'It's happening:' Southpointe office deal could help revive Washington County business park
By Mark Belko / Pittsburgh Post-Gazette
If any developer and building have a history together, it’s NAI Burns Scalo and the Fountainhead in Southpointe.
Together, they have survived 9/11, the Great Recession and the COVID-19 pandemic. The developer built the four-story structure at the entrance to Southpointe, eventually sold it and then bought it again in 2018 for about $18 million.
Then the pandemic hit. Since then, the 90,000-square-foot building has gone from fully occupied to half empty. Now NAI Burns Scalo appears to be on the cusp of making it whole once again.

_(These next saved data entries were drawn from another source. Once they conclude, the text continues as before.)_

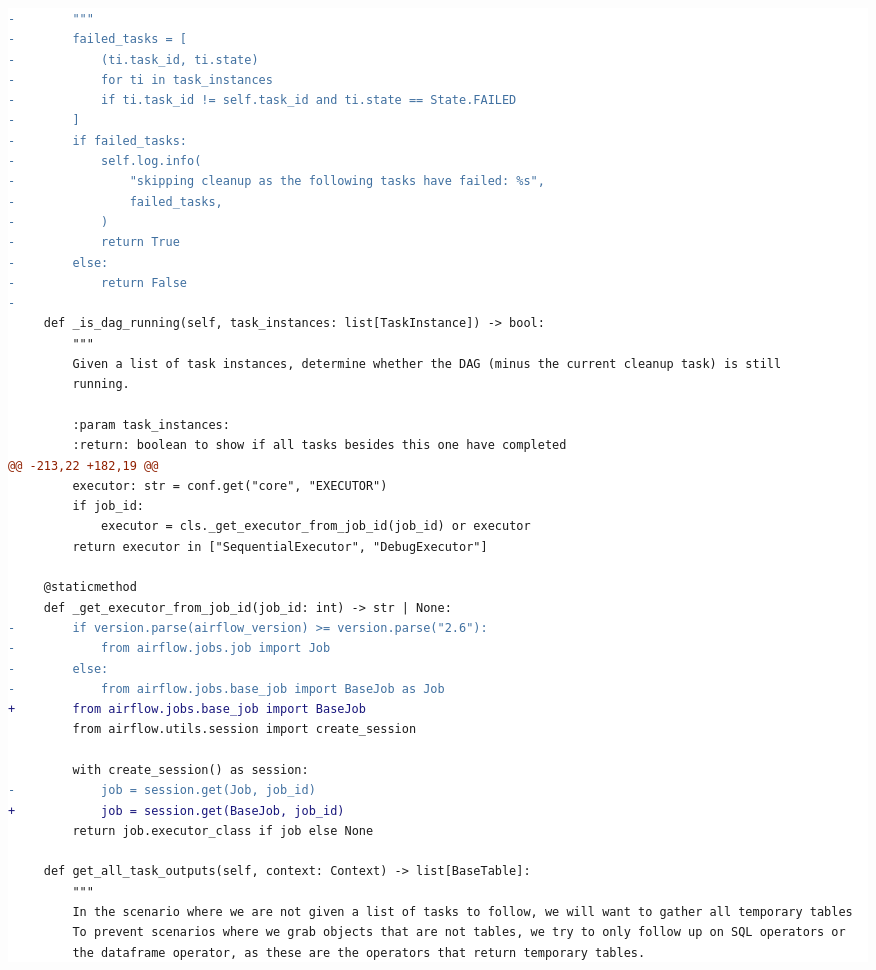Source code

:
 ```diff
-        """
-        failed_tasks = [
-            (ti.task_id, ti.state)
-            for ti in task_instances
-            if ti.task_id != self.task_id and ti.state == State.FAILED
-        ]
-        if failed_tasks:
-            self.log.info(
-                "skipping cleanup as the following tasks have failed: %s",
-                failed_tasks,
-            )
-            return True
-        else:
-            return False
-
     def _is_dag_running(self, task_instances: list[TaskInstance]) -> bool:
         """
         Given a list of task instances, determine whether the DAG (minus the current cleanup task) is still
         running.
 
         :param task_instances:
         :return: boolean to show if all tasks besides this one have completed
@@ -213,22 +182,19 @@
         executor: str = conf.get("core", "EXECUTOR")
         if job_id:
             executor = cls._get_executor_from_job_id(job_id) or executor
         return executor in ["SequentialExecutor", "DebugExecutor"]
 
     @staticmethod
     def _get_executor_from_job_id(job_id: int) -> str | None:
-        if version.parse(airflow_version) >= version.parse("2.6"):
-            from airflow.jobs.job import Job
-        else:
-            from airflow.jobs.base_job import BaseJob as Job
+        from airflow.jobs.base_job import BaseJob
         from airflow.utils.session import create_session
 
         with create_session() as session:
-            job = session.get(Job, job_id)
+            job = session.get(BaseJob, job_id)
         return job.executor_class if job else None
 
     def get_all_task_outputs(self, context: Context) -> list[BaseTable]:
         """
         In the scenario where we are not given a list of tasks to follow, we will want to gather all temporary tables
         To prevent scenarios where we grab objects that are not tables, we try to only follow up on SQL operators or
         the dataframe operator, as these are the operators that return temporary tables.
```
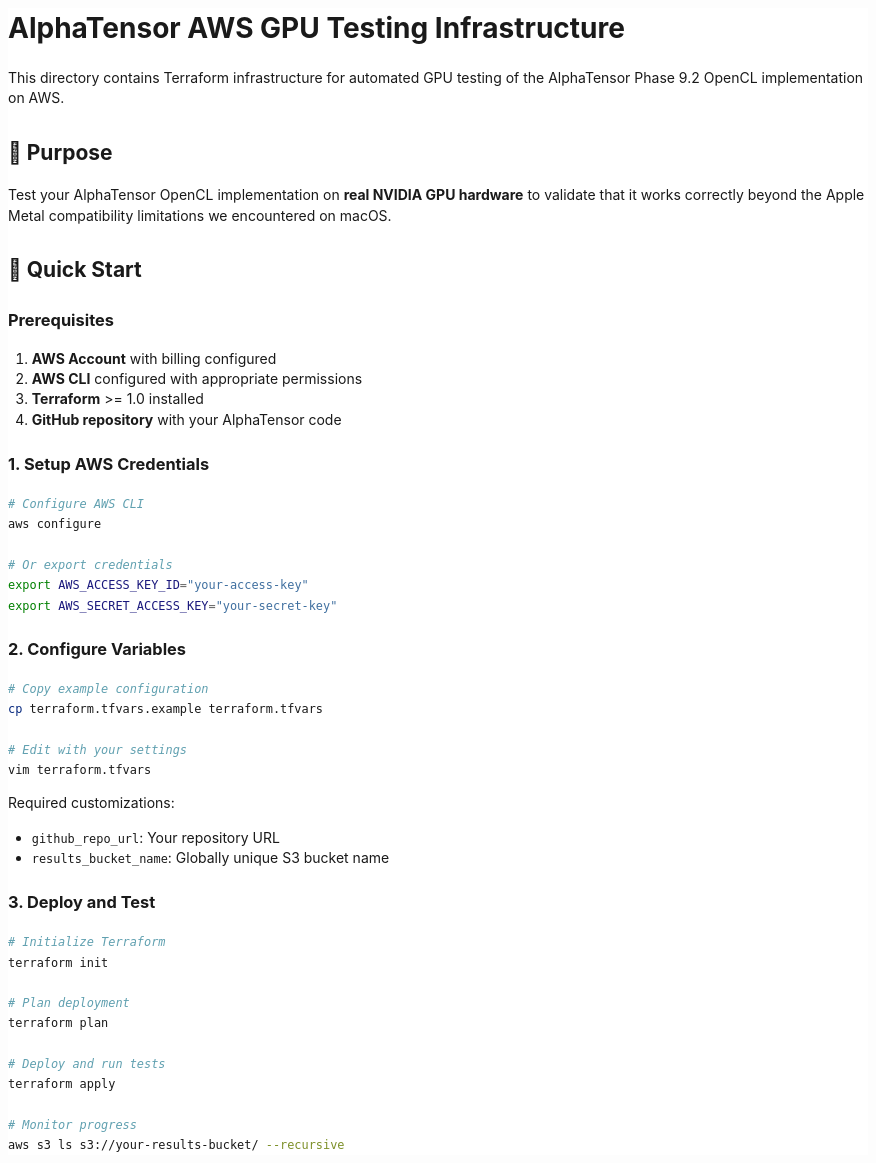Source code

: # AlphaTensor AWS GPU Testing Infrastructure

This directory contains Terraform infrastructure for automated GPU testing of the AlphaTensor Phase 9.2 OpenCL implementation on AWS.

## 🎯 Purpose

Test your AlphaTensor OpenCL implementation on **real NVIDIA GPU hardware** to validate that it works correctly beyond the Apple Metal compatibility limitations we encountered on macOS.

## 🚀 Quick Start

### Prerequisites

1. **AWS Account** with billing configured
2. **AWS CLI** configured with appropriate permissions
3. **Terraform** >= 1.0 installed
4. **GitHub repository** with your AlphaTensor code

### 1. Setup AWS Credentials

```bash
# Configure AWS CLI
aws configure

# Or export credentials
export AWS_ACCESS_KEY_ID="your-access-key"
export AWS_SECRET_ACCESS_KEY="your-secret-key"
```

### 2. Configure Variables

```bash
# Copy example configuration
cp terraform.tfvars.example terraform.tfvars

# Edit with your settings
vim terraform.tfvars
```

Required customizations:
- `github_repo_url`: Your repository URL
- `results_bucket_name`: Globally unique S3 bucket name

### 3. Deploy and Test

```bash
# Initialize Terraform
terraform init

# Plan deployment
terraform plan

# Deploy and run tests
terraform apply

# Monitor progress
aws s3 ls s3://your-results-bucket/ --recursive
```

The firm is close to a deal with a tenant to take all of the space in the building at the entrance to Southpointe in Washington County. Jim Scalo, CEO of NAI Burns Scalo, declined to name the new occupant.
“It shows that great real estate, well located, always survives well,” he said. “It’s a good story of perseverance, of patience, of resilience.”
To accommodate the new tenant, Mr. Scalo said his firm plans to relocate Ayco, an affiliate of Goldman Sachs, to another NAI Burns Scalo property within Southpointe.
If NAI Burns Scalo is able to complete its deal to lease Fountainhead, it could be a boost for the office park as a whole, which has been hit hard by the pandemic and the slowdown in the oil and gas industry.
According to the CBRE real estate firm, Southpointe has a 19.5% vacancy rate, the highest of all the submarkets in the region in the third quarter.
But Mr. Scalo sees better days ahead, particularly as more employees return to the office. He noted that his firm has signed more leases in the past three months than it did in the past three years. It also is seeing demand for better quality buildings.
“The return to office has happened. Four-and-a-half years [after COVID’s start], the trend line is more and more people are returning. As they return, they want that flight to quality. It’s been a long time coming, but it’s happening,” he said.
Southpointe, he added, “is going through some pain but it is really a quality park.”
“It is absolutely recovering. There’s a good deal of supply in Southpointe. It’s a beautiful development and it will do well,” he said.
Landing a tenant to take all of the Fountainhead building “is great news,” said David Koch, a Newmark executive managing director.
“Any time an office user takes a large amount of space, it is a sign that people are coming back to the office. Following the lead of Amazon with their return-to-the-office culture, the tenant for the Southpointe market is communicating that a back-to-work philosophy remains critical for a successful organization,” he said.
“Whether it is a hybrid model or a full-time return, being in the office matters.”
NAI Burns Scalo also owns the 116,000-square-foot Stealth Technology Center at Southpointe. It’s another building it constructed and owned, sold, and then bought back again. It also owns the three-building Zenith Ridge complex within the development.
“We know the park well. We’re very bullish on it,” Mr. Scalo said.